Who will be Secretary of State or National Security Adviser in the Hillary Rodham Clinton administration? The answer as of now is still rather unclear. But one woman who might be angling for the job—as we see from her essay, “Undoing Bush: How to Repair Eight Years of Sabotage, Bungling, and Neglect,” (link requires a subscription) in the latest issue of Harper’s—is Anne-Marie Slaughter, Dean of Princeton’s Woodrow Wilson School.
Of course, just because she wants such an important job, doesn’t mean she’ll get it. Dean Slaughter may think of herself as a Democratic Condoleezza Rice, but she does not yet have even the minimal level of experience Condi had when Bush tapped her for office. What’s more, she’ll be up against some very power-thirsty competitors. Perhaps, given her interest in international organizations—the subject of her academic research—she will end up as Ambassador to the United Nations, or some such mid-level post.

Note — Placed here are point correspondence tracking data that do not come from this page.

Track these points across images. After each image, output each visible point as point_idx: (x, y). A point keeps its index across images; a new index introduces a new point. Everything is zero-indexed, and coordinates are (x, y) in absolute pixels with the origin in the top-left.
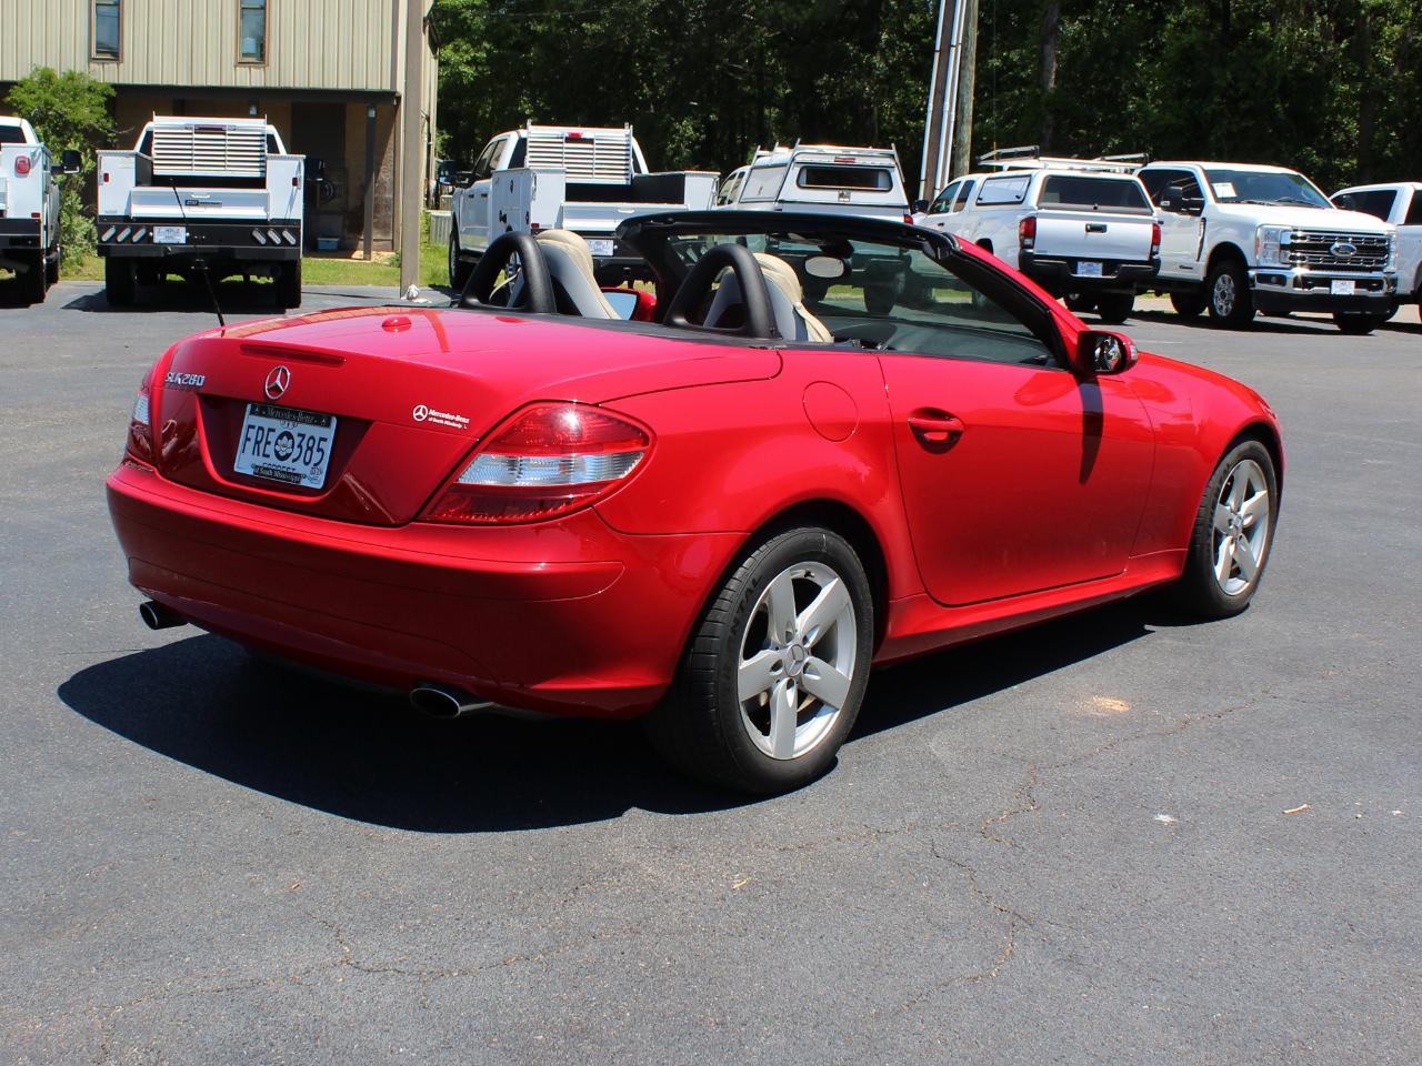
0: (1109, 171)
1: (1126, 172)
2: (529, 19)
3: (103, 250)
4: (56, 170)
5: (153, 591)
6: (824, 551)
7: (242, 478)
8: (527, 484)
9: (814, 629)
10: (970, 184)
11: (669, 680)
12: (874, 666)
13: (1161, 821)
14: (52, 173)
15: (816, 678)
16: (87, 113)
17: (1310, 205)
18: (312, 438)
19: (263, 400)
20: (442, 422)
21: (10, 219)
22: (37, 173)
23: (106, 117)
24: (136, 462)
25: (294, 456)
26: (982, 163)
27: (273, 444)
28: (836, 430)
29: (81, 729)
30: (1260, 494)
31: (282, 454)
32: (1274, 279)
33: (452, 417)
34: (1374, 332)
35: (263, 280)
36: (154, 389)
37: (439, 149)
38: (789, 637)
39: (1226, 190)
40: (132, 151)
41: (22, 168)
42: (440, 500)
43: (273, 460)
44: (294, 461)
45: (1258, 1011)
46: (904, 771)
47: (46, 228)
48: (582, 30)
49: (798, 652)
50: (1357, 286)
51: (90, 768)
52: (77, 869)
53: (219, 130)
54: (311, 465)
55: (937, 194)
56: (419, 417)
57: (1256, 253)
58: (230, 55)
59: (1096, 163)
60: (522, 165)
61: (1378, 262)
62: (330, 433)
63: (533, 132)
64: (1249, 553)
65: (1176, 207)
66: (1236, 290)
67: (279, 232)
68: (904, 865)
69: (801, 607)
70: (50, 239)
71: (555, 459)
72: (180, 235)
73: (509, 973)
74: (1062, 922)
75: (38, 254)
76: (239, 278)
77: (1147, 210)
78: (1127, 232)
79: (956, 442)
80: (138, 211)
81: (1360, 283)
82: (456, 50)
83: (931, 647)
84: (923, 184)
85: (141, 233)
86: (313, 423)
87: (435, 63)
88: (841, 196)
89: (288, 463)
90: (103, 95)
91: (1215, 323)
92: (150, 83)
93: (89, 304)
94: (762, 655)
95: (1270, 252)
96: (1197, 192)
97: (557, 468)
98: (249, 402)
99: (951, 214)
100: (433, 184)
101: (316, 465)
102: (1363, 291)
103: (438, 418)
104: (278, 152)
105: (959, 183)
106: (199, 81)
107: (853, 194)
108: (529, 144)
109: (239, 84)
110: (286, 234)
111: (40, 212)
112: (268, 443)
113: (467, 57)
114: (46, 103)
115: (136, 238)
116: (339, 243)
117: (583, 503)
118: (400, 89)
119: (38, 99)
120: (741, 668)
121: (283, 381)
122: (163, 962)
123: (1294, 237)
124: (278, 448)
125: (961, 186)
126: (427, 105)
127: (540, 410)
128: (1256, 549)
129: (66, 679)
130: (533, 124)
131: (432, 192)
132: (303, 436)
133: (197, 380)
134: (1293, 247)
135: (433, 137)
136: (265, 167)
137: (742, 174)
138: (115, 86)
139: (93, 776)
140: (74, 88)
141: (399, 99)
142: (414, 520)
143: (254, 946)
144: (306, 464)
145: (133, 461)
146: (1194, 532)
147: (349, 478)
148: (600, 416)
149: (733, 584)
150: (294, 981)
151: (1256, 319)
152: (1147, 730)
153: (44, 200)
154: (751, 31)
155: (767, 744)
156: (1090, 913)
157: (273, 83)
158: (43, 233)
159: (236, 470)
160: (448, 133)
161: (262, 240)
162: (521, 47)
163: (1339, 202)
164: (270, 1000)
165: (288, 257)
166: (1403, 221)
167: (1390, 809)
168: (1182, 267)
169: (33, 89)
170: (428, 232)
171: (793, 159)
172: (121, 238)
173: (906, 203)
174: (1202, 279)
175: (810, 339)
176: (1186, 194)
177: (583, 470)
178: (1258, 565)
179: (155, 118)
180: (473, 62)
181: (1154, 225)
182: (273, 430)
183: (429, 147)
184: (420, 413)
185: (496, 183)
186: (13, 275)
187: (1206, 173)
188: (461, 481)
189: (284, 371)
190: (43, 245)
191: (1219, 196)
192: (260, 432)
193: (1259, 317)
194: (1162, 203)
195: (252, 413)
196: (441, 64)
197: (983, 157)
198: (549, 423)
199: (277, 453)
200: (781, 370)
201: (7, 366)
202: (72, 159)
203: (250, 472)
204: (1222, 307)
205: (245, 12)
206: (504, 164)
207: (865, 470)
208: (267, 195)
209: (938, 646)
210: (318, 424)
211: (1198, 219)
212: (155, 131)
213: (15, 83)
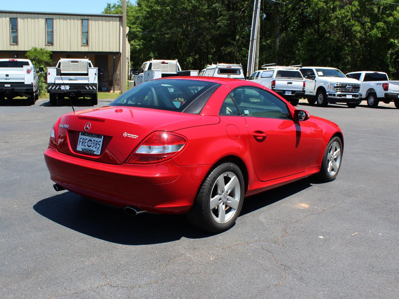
0: (292, 69)
1: (297, 69)
2: (152, 34)
3: (49, 91)
4: (37, 72)
5: (57, 182)
6: (232, 169)
7: (79, 152)
8: (154, 153)
9: (230, 189)
10: (259, 73)
11: (192, 204)
12: (245, 197)
13: (320, 238)
14: (36, 73)
15: (230, 202)
16: (46, 58)
17: (341, 77)
18: (97, 141)
19: (84, 131)
20: (131, 137)
21: (26, 84)
22: (32, 73)
23: (50, 59)
24: (52, 148)
25: (92, 146)
26: (262, 68)
27: (87, 143)
28: (234, 137)
29: (39, 218)
30: (338, 150)
31: (89, 145)
32: (332, 95)
33: (134, 136)
34: (356, 107)
35: (88, 98)
36: (56, 129)
37: (131, 66)
38: (223, 191)
39: (321, 73)
40: (55, 67)
41: (28, 72)
42: (131, 158)
43: (87, 147)
44: (92, 147)
45: (352, 293)
46: (253, 225)
47: (35, 86)
48: (165, 36)
49: (225, 195)
50: (352, 96)
51: (40, 229)
52: (36, 258)
53: (77, 62)
54: (97, 148)
55: (251, 75)
56: (125, 135)
57: (328, 88)
58: (80, 44)
59: (289, 67)
60: (151, 69)
61: (357, 90)
62: (101, 140)
63: (154, 61)
64: (336, 165)
65: (309, 78)
66: (323, 98)
67: (92, 86)
68: (255, 252)
69: (226, 183)
70: (36, 89)
71: (161, 146)
72: (68, 88)
73: (152, 286)
74: (298, 268)
75: (33, 92)
76: (82, 98)
77: (302, 78)
78: (297, 84)
79: (265, 139)
80: (58, 82)
81: (353, 96)
82: (135, 42)
83: (258, 192)
84: (247, 73)
85: (58, 87)
86: (97, 137)
87: (129, 45)
88: (228, 76)
89: (91, 148)
90: (49, 54)
91: (318, 105)
92: (61, 51)
93: (46, 105)
94: (216, 197)
95: (332, 88)
96: (314, 74)
97: (162, 149)
98: (80, 132)
99: (254, 80)
100: (129, 74)
101: (98, 148)
102: (354, 98)
103: (130, 136)
104: (91, 67)
105: (256, 72)
106: (73, 50)
107: (231, 75)
108: (152, 64)
109: (82, 51)
110: (94, 87)
111: (33, 82)
112: (85, 142)
113: (138, 44)
114: (36, 56)
115: (57, 88)
116: (107, 89)
117: (168, 158)
118: (121, 51)
119: (33, 55)
120: (211, 201)
121: (89, 126)
122: (58, 286)
123: (337, 85)
124: (88, 144)
125: (257, 73)
126: (128, 56)
127: (157, 133)
128: (337, 164)
129: (35, 204)
130: (153, 59)
131: (129, 76)
132: (94, 141)
133: (66, 126)
134: (337, 87)
135: (129, 63)
136: (88, 70)
137: (204, 71)
138: (52, 52)
139: (41, 231)
140: (42, 52)
141: (121, 54)
142: (124, 163)
143: (83, 280)
144: (95, 148)
145: (51, 148)
146: (323, 161)
147: (107, 151)
148: (173, 135)
149: (208, 179)
150: (94, 291)
151: (328, 104)
152: (314, 213)
153: (34, 79)
154: (205, 36)
155: (218, 220)
156: (305, 265)
157: (90, 50)
158: (34, 88)
159: (77, 150)
160: (133, 62)
161: (88, 88)
162: (150, 41)
163: (348, 76)
164: (87, 296)
165: (94, 93)
166: (363, 80)
167: (378, 233)
168: (310, 92)
169: (32, 52)
170: (128, 86)
171: (217, 67)
172: (53, 89)
173: (244, 77)
174: (315, 95)
175: (227, 113)
176: (311, 74)
177: (169, 149)
178: (338, 168)
179: (61, 59)
180: (139, 45)
181: (304, 82)
182: (87, 139)
183: (128, 65)
184: (125, 134)
185: (145, 74)
186: (27, 98)
187: (316, 69)
188: (136, 153)
189: (89, 124)
190: (34, 90)
191: (319, 75)
192: (83, 140)
193: (329, 104)
194: (305, 77)
195: (81, 135)
196: (131, 45)
197: (262, 66)
198: (160, 137)
199: (88, 145)
200: (220, 122)
201: (25, 121)
202: (41, 70)
203: (81, 150)
204: (320, 102)
205: (84, 33)
206: (146, 69)
207: (241, 147)
208: (89, 78)
209: (260, 192)
210: (99, 137)
211: (314, 81)
212: (61, 62)
213: (28, 51)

Whatever her prospects, Slaughter’s Harper’s essay is significant. It casts light on what mainstream Democratic foreign-policy thinkers are talking about at a moment when George Bush has “taken a prosperous nation and mired it in war, replaced our national composure with terror, and left behind him a legacy of damage so profound that repairing it will likely be the work of generations.” Or so the editors of Harper’s say in their preface.
Interestingly, Slaughter is not quite as pessimistic as they are. According to her, undoing the damage wrought by Bush won’t take generations; it can be done right away. “The paradox of American foreign policy,” she writes, “is that the United States, though more powerful than ever, has rarely been so lost in the world and never more reviled.” But as recently as September 12, 2001, “everyone was with us—until we told them, both in word and in deed, that if they weren’t with us they were against us.” All a new President need do is “restore American moral and political leadership in the world” by taking five steps.
The first of these is very simple: “we must close Guantanamo.”
The second is a little less simple: “we must get serious about nuclear disarmament.” It is time, says Slaughter, for America to reduce its nuclear arsenal. If we do, and if we provide them with civilian nuclear aid, even the three members of the “axis of evil” might agree “not to pursue nuclear weapons”—a remarkably elegant solution to a perplexing problem. It is a wonder that no one (apart from Jimmy Carter) ever thought of it before.
Steps three and four are a little more simple: the U.S. should join the International Criminal Court and reform the United Nations to expand the Security Council. “Why isn’t a single African, Middle Eastern, or Latin American country permanently represented on the world’s highest decision-making body?” she asks. The time for global inclusiveness has come.
The final item, number five, is very simple: “we must try to stop global warming.”
Is number five a case of hedging one’s bets in case Al Gore becomes President? Perhaps. But such long-range calculations can be as difficult as forecasting the climate.
My favorite among Slaughter’s easy steps is number four: expanding the Security Council to bring in a third-world country. Consensus in the Council itself will of course be required to implement any such proposal. So which country should be invited by us to join? Sudan? Venezuela? Syria? I am sure our good friends on the Security Council, the Russians and the Chinese, would be very happy with any or all of the three.
Let’s wish Anne-Marie Slaughter godspeed in her pursuit of high office. Even if many of her ideas are ludicrous, she’s right about one thing. When it comes to foreign policy, the Bush coterie can be strikingly incompetent. Exhibit A is the fact that even as Slaughter trashes the President for “sabotage, bungling, and neglect,” his administration has turned around and showered her with honors, naming her to chair an important State Department initiative to promote democracy. It is going to take more than five easy steps to undo that particular piece of damage.